Malik had tears in her eyes as she left the dock, while her mother wept during the court hearing. The judge said Malik's crime was on the "margins" of the offence of which she was found guilty. He said Malik was of "good character" and from a "supportive and law-abiding family who are appalled by the trouble that you are in".

"The Terrorism Act and the restrictions it imposes on the personal freedom exist to protect this country, its interests here and abroad, its citizens, and those who visit here. Its protection embraces us all. Its restrictions apply to us all, whatever our personal religious or political beliefs."

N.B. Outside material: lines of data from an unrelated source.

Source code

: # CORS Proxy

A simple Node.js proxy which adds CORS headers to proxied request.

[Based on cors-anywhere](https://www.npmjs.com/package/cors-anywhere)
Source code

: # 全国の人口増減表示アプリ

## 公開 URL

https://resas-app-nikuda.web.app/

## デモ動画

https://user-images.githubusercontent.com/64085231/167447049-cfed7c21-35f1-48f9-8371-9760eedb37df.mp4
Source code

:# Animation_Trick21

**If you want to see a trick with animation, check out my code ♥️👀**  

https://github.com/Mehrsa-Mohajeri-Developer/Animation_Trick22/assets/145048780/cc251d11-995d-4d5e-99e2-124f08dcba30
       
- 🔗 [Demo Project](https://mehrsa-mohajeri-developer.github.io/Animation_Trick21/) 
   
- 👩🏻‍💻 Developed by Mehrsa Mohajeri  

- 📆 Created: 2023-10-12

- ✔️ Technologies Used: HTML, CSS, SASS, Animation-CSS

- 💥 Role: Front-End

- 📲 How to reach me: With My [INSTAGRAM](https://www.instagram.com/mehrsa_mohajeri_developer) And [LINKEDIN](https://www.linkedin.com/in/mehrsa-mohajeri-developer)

He told Malik that if she had been convicted of the more serious charge of possessing an article for terrorist purposes - of which the jury cleared her - she would have faced a jail term. But he said, while a custodial sentence was merited, she had already faced "extremely rigorous" bail conditions which were "tantamount to house arrest".

Read on here.

2 comments:

Unknown said...

I think Great Britain has the "facist shift" in progress. If Britons dont wake up they will be living in the modern day European fascist state.

AG said...

i'm not sure it's a question of "waking up"..as if they are being or have been fooled. As Freud's student Reich put it...there was a point [his example, Nazi Germany] where people were not misled but rather actively desired fascism. Nietzsche seemed to have noticed it too: there is a distinctive 'becoming-reactionary' that is characteristic of societies: the growth of paranoia, 'Othering', and the development of an accompanying morality. We need to find ways of escaping microFascism, that is, the human, all too human, fascist within us.